Before going further one must know that, US Banking system is categorized into two groups, first group of banks are general deposit taking commercial banks and other group consist of institutions dealing in securities known as Investment Banks. The aggressive strategies and the soft attitude of the regulators has made them a history, that might remembered as black days of the fall on Individual Investment Bankers.
Obviously the banks suffered major blowout, too severe to come out of it, this will mark as an end of investment banking era after the 75 years. Bankers now believe that there is no future in investment banking. Bear Sterns, Lehman and Merrill Lynch were the biggest victims of the crisis. Aggressive exposure to securities trading and huge short term loans by switching between one loan to pay the earlier one, took its toll and dried up their liquidity and the securities held by those banks came out as next to nothing in monetary value.
Now that the Federal Reserve Bank, the Central Bank of America have given its approval for turning the two remaining investment banks (Goldman Sachs & Morgan Stanley) into a deposit accepting bank.
Cautious markets falling amid uncertainty, as feared, the financial crisis cascade through global economies despite bailout efforts by the U.S. and other governments.
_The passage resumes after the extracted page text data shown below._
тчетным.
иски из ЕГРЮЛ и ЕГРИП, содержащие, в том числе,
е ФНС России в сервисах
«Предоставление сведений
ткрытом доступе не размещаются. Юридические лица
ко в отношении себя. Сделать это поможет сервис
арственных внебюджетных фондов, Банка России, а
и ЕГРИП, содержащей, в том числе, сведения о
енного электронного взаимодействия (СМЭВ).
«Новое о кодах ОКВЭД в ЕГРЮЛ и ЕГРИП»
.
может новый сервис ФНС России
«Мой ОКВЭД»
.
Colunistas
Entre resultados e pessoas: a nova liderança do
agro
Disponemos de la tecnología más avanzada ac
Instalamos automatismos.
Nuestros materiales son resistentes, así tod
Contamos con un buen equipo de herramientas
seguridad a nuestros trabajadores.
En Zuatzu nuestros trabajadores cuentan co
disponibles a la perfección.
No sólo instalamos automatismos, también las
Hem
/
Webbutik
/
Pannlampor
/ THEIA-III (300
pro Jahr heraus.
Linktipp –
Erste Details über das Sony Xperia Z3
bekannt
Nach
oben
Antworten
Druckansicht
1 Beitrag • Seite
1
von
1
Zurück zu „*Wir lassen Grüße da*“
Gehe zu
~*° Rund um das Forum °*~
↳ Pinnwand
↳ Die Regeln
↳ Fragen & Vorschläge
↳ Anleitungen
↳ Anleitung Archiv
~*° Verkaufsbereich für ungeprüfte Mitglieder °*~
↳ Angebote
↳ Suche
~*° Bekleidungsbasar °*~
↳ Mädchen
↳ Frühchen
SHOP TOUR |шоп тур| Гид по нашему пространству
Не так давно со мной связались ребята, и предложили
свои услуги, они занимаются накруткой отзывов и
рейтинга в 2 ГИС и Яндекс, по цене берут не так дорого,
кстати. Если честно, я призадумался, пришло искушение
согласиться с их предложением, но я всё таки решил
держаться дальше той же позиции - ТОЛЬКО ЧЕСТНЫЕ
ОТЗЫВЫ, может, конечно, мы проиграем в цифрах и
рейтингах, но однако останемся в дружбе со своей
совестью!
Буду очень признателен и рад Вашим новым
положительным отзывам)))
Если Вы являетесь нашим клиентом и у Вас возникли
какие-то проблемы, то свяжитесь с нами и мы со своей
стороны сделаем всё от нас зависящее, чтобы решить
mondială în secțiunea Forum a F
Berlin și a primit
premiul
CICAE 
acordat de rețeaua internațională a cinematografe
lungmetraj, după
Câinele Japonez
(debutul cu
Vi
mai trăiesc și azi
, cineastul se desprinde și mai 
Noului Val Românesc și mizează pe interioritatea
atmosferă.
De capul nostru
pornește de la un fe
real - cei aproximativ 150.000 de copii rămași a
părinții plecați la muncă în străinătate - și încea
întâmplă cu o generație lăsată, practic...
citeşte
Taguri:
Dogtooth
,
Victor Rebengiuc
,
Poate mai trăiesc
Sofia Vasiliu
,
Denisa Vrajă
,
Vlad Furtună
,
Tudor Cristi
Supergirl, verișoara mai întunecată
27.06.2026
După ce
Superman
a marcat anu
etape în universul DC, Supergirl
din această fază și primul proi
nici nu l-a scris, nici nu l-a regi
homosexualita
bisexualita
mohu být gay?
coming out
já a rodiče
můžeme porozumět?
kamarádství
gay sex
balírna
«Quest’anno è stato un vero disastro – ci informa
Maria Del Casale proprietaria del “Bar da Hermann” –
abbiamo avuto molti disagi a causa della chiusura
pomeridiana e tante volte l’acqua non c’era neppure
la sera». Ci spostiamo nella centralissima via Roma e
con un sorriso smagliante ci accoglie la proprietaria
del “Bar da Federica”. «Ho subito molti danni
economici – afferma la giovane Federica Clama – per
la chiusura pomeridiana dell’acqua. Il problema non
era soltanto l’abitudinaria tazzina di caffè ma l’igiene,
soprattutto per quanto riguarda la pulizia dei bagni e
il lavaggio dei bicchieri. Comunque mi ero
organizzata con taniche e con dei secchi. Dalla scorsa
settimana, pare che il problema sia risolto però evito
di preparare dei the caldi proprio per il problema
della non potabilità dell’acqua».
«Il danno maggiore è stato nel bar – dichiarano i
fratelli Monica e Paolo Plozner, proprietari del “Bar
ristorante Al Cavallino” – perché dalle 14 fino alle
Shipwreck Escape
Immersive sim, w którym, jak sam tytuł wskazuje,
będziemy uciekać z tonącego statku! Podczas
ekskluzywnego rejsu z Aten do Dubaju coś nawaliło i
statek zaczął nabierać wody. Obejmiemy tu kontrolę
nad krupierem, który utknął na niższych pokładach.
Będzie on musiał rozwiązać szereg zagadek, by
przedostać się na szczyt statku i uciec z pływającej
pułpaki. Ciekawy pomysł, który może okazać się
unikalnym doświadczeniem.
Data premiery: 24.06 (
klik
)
The Bailout decision and its rejection and approval has come out as a long stretched political drama, that has maligned the US economic strength worldwide and also out the most panicked the people as they figured out their last hope the Government is standing helpless to save them from the present financial distress. Any how the the billions of dollars had been washed off as financial losses and so called' huge bailout seems not so huge in front of global financial losses.